Ot yolan aslan!
“Ben çocukluğumun Şamil’i değilim. Artık yeleleri kesilmiş aslan gibiyim. Eski Şamil olsaydım, çok adam nasibini alırdı. O günkü ruh hâlim bugün olsa Tuncay Özkan hayatta olmazdı!”
Üç yıl önce Aksiyon’da yayımlanan bu sözler şimdi AKP’de ‘ot toplayan asker’ milletvekili Şamil Tayyar’a ait...
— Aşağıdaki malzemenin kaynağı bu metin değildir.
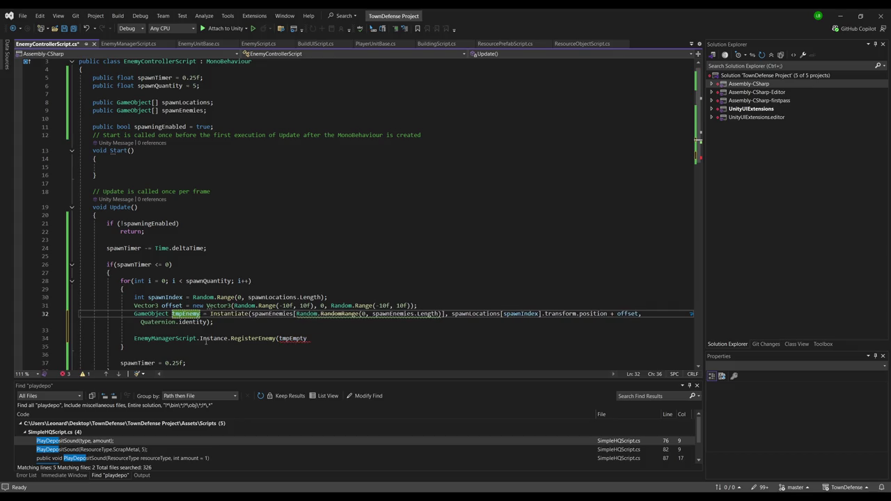
- Pass tmpEnemy.GetComponent<EnemyScript>() to RegisterEnemy and save the script
click(320, 341)
key(BackSpace)
key(BackSpace)
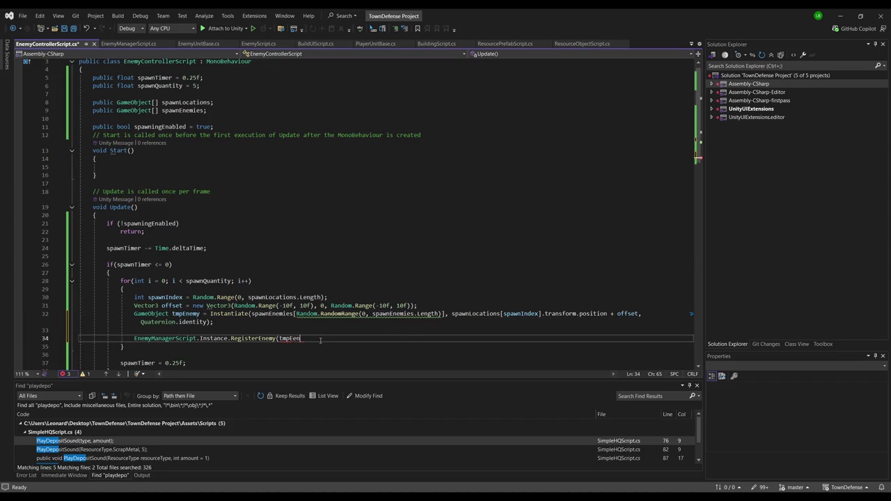
text(nemy))
key(BackSpace)
key(Tab)
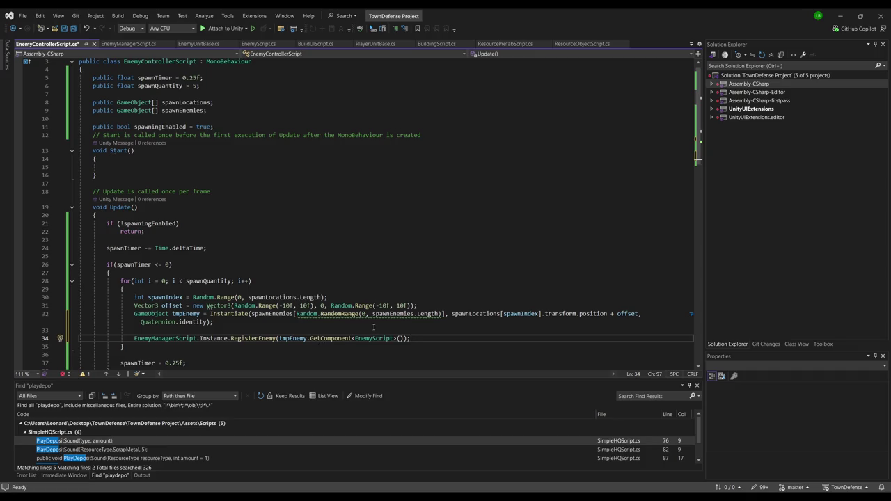
scroll(350, 330, down, 2)
click(282, 207)
key(ctrl+s)
click(285, 216)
Eski delifişekliğini vurgulamak için bu örneği veren Şamil, aynı röportajda ifade ettiğine göre Muharrem Sarıkaya’yı da az daha Meclis’te dövecekmiş ama Sarıkaya ‘pısınca’ bir şey yapmamış!.. Kendisini tanıdığım Gazi Üniversitesi İletişim Fakültesi - o zamanki adı Basın Yayın Yüksek Okulu- yıllarıyla ilgili şu kesiti açıklayıcı olması bakımından iktibas etmekte fayda var:
“İstemediği hâlde bütün yollar gazeteciliğe doğru iter Tayyar’ı. Uzun süre tartışma yaşayacağı, karşılıklı suçlamalara, polemiklere gireceği Tuncay Özkan’la da üniversitede tanışır. O dönemler Tuncay Özkan fazlasıyla politizedir. Devrim çocuklarını örgütler, öğrenci derneklerini kurar. Tayyar ise eskiye nazaran daha ağırbaşlıdır. Siyasi olarak aktif değildir. İhtilalden sonra 15 gün hapis yatması onu bu tür olaylardan geri çeker. Farklı görüşlere sahip olsalar da en ufak bir sürtüşme yaşanmaz aralarında.”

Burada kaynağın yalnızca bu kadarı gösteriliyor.